Instructions to follow.
Write out, unaltered, each line from the top of the records below down to the line where "This was seen" appears, that line included.

Records.
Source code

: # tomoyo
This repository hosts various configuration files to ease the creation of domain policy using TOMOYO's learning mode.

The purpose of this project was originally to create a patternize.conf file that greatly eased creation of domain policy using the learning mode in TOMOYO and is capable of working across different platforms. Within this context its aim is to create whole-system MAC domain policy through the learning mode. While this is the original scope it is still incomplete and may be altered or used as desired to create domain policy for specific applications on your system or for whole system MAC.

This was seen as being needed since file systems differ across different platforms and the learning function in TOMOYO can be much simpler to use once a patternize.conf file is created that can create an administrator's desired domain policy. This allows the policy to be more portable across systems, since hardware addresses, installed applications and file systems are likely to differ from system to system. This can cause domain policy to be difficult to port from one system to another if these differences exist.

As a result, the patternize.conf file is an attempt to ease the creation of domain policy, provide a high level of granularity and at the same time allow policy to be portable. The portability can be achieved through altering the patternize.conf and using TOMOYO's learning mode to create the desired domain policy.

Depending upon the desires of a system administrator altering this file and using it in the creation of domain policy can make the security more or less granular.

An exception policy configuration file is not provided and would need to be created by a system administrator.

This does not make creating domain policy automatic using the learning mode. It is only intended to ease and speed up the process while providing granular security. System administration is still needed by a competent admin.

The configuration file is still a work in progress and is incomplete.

Output of the exercise.
Source code

: # tomoyo
This repository hosts various configuration files to ease the creation of domain policy using TOMOYO's learning mode.

The purpose of this project was originally to create a patternize.conf file that greatly eased creation of domain policy using the learning mode in TOMOYO and is capable of working across different platforms. Within this context its aim is to create whole-system MAC domain policy through the learning mode. While this is the original scope it is still incomplete and may be altered or used as desired to create domain policy for specific applications on your system or for whole system MAC.

This was seen as being needed since file systems differ across different platforms and the learning function in TOMOYO can be much simpler to use once a patternize.conf file is created that can create an administrator's desired domain policy. This allows the policy to be more portable across systems, since hardware addresses, installed applications and file systems are likely to differ from system to system. This can cause domain policy to be difficult to port from one system to another if these differences exist.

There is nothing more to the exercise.